Once you have created a data layer consisting of a number of QVDs you simply load from each QVD file in the same way you would a CSV or Excel file. The syntax is:
FROM ..\Data\FileName.qvd (qvd);
Note that where with CSV or Excel files the load statement contains a chunk of information about file formats this is not required with a QVD load. You can also use the wizard in the load script by clicking the File button and locating the QVD in the folder browser.
When loading from a QVD you can apply a number of transformations, such as renaming columns, excluding rows and adding derived columns. Be aware though that many of these transformations will cause your QVD load to be non-optimised (which will make the load up to 100 times slower) please see this blog post for more information: QlikView Optimised Loads.
By loading from multiple QVD’s into a single application you can build up your associative data model.
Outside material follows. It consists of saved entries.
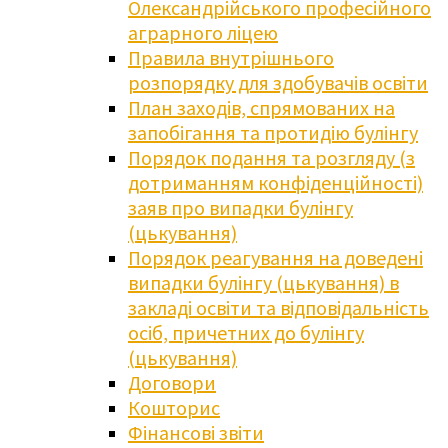
Олександрійського професійного
аграрного ліцею
Правила внутрішнього
розпорядку для здобувачів освіти
План заходів, спрямованих на
запобігання та протидію булінгу
Порядок подання та розгляду (з
дотриманням конфіденційності)
заяв про випадки булінгу
(цькування)
Порядок реагування на доведені
випадки булінгу (цькування) в
закладі освіти та відповідальність
осіб, причетних до булінгу
(цькування)
Договори
Кошторис
Фінансові звіти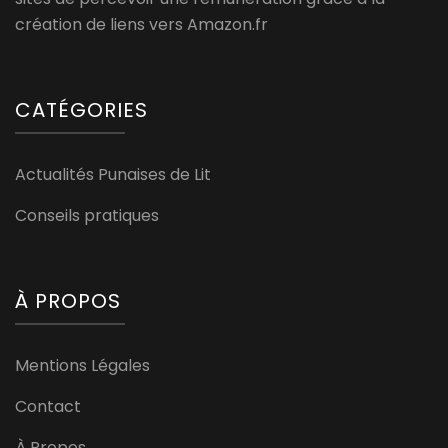
création de liens vers Amazon.fr
CATÉGORIES
Actualités Punaises de Lit
Conseils pratiques
À PROPOS
Mentions Légales
Contact
À Propos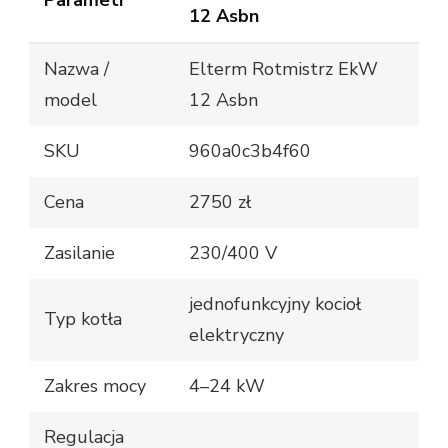
12 Asbn
Nazwa /
Elterm Rotmistrz EkW
model
12 Asbn
SKU
960a0c3b4f60
Cena
2750 zł
Zasilanie
230/400 V
jednofunkcyjny kocioł
Typ kotła
elektryczny
Zakres mocy
4–24 kW
Regulacja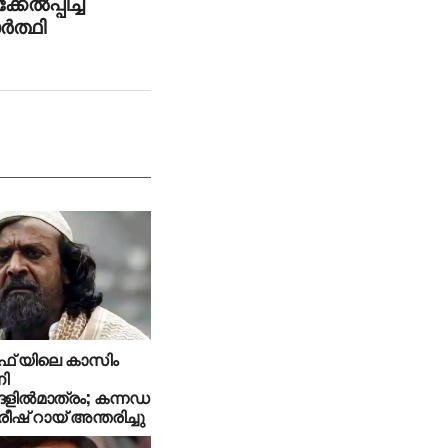
േല്‍പ്പിച്ച
്‍ത്ഥി
് യിലെ കാസിം
നി
്ങളില്‍മാത്രം; കന്നഡ
ീഷ് റായ് അന്തരിച്ചു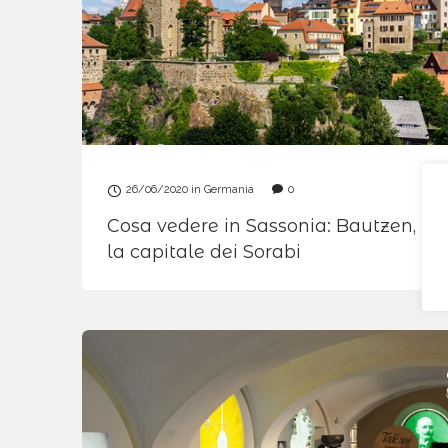
26/06/2020
in
Germania
0
Cosa vedere in Sassonia: Bautzen,
la capitale dei Sorabi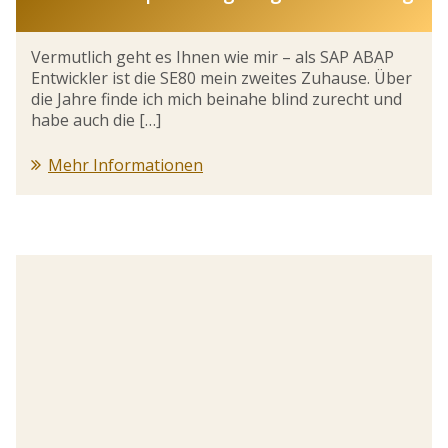
Vermutlich geht es Ihnen wie mir – als SAP ABAP
Entwickler ist die SE80 mein zweites Zuhause. Über
die Jahre finde ich mich beinahe blind zurecht und
habe auch die […]
Mehr Informationen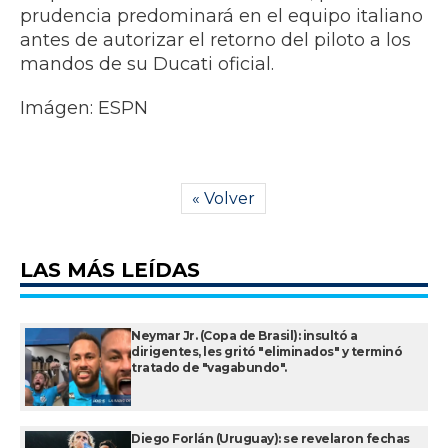
prudencia predominará en el equipo italiano
antes de autorizar el retorno del piloto a los
mandos de su Ducati oficial.
Imágen: ESPN
« Volver
LAS MÁS LEÍDAS
Neymar Jr. (Copa de Brasil): insultó a
dirigentes, les gritó "eliminados" y terminó
tratado de "vagabundo".
Diego Forlán (Uruguay): se revelaron fechas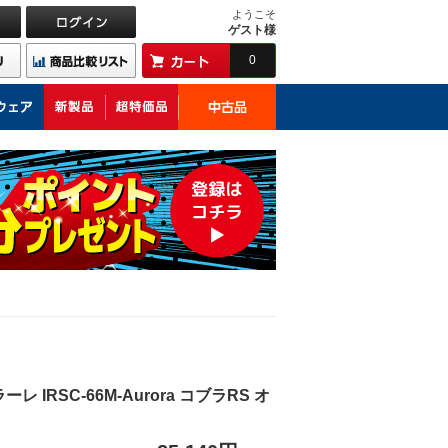
ようこそ
ゲスト様
0
IRSC-66M-Aurora コブラRS オ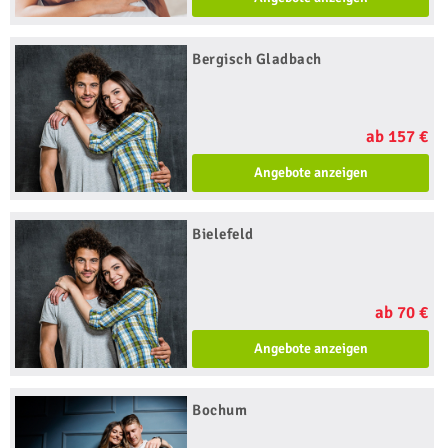
Bergisch Gladbach
ab 157 €
Angebote anzeigen
Bielefeld
ab 70 €
Angebote anzeigen
Bochum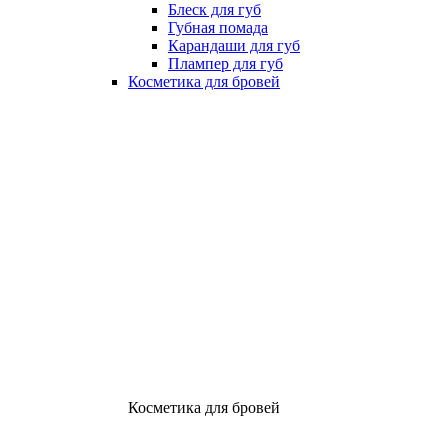
Блеск для губ
Губная помада
Карандаши для губ
Плампер для губ
Косметика для бровей
Косметика для бровей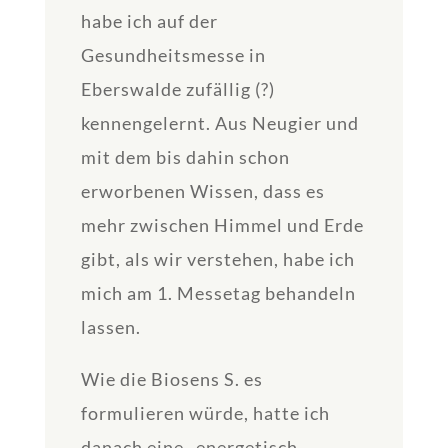
habe ich auf der
Gesundheitsmesse in
Eberswalde zufällig (?)
kennengelernt. Aus Neugier und
mit dem bis dahin schon
erworbenen Wissen, dass es
mehr zwischen Himmel und Erde
gibt, als wir verstehen, habe ich
mich am 1. Messetag behandeln
lassen.
Wie die Biosens S. es
formulieren würde, hatte ich
danach eine „energetisch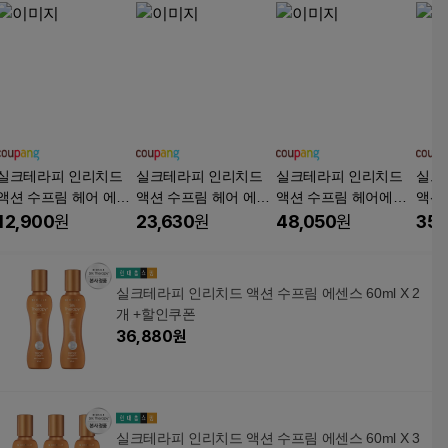
실크테라피 인리치드
실크테라피 인리치드
실크테라피 인리치드
실크
액션 수프림 헤어 에센
액션 수프림 헤어 에센
액션 수프림 헤어에센
액션
스
스
스
스
12,900
원
23,630
원
48,050
원
35,
실크테라피 인리치드 액션 수프림 에센스 60ml X 2
개 +할인쿠폰
36,880
원
실크테라피 인리치드 액션 수프림 에센스 60ml X 3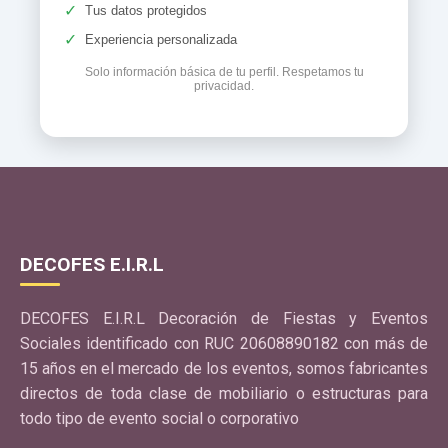
✓
Tus datos protegidos
✓
Experiencia personalizada
Solo información básica de tu perfil. Respetamos tu
privacidad.
DECOFES E.I.R.L
DECOFES E.I.R.L Decoración de Fiestas y Eventos
Sociales identificado con RUC 20608890182 con más de
15 años en el mercado de los eventos, somos fabricantes
directos de toda clase de mobiliario o estructuras para
todo tipo de evento social o corporativo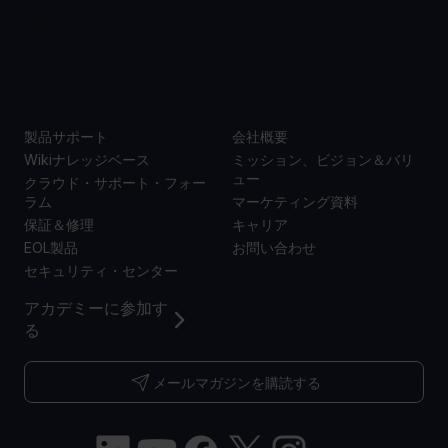
サポー
当社に
ト
ついて
製品サポート
会社概要
Wikiナレッジベース
ミッション、ビジョン＆バリ
ュー
クラウド・サポート・フォー
ラム
マーケティング資料
保証＆修理
キャリア
EOL製品
お問い合わせ
セキュリティ・センター
アカデミーに参加す
る
メールマガジンを購読する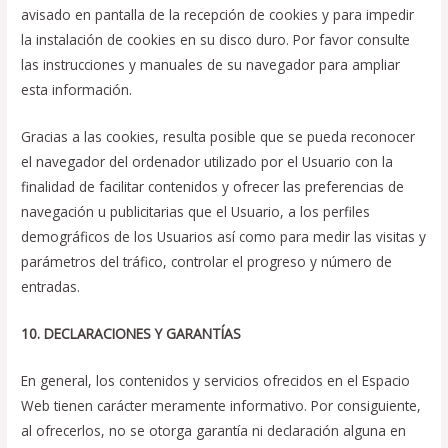
avisado en pantalla de la recepción de cookies y para impedir
la instalación de cookies en su disco duro. Por favor consulte
las instrucciones y manuales de su navegador para ampliar
esta información.
Gracias a las cookies, resulta posible que se pueda reconocer
el navegador del ordenador utilizado por el Usuario con la
finalidad de facilitar contenidos y ofrecer las preferencias de
navegación u publicitarias que el Usuario, a los perfiles
demográficos de los Usuarios así como para medir las visitas y
parámetros del tráfico, controlar el progreso y número de
entradas.
10. DECLARACIONES Y GARANTÍAS
En general, los contenidos y servicios ofrecidos en el Espacio
Web tienen carácter meramente informativo. Por consiguiente,
al ofrecerlos, no se otorga garantía ni declaración alguna en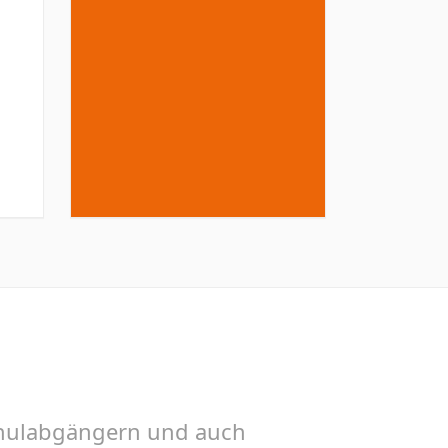
chulabgängern und auch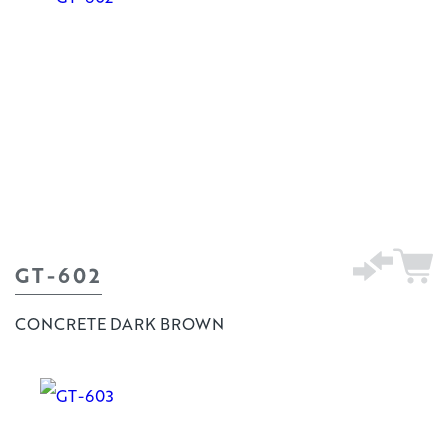
GT-602
CONCRETE DARK BROWN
This could involve some data from QVDs (perhaps originally from different data sources) and maybe some small lookup type data values from yet another source.
As well as being a very quick way of loading data into QlikView apps QVDs can also be useful for archive – due to the excellent compression which is used in their creation. You could, for example, store dated copies of a data set into QVDs; your front end would then typically work off the latest version, but it would be possible to point it to an archive version of the data if required.
QVD’s are QlikView’s proprietary way of staging and storing data. They can be used to provide a logical data tier in your solution and in some cases could remove the need for a data warehouse. Using QVDs you can share data between multiple applications without having to keep going back to the source data, you can also chunk up the data load process into manageable steps.
If you are presently using QlikView but not using QVDs then I strongly recommend that you consider the advantages of doing so.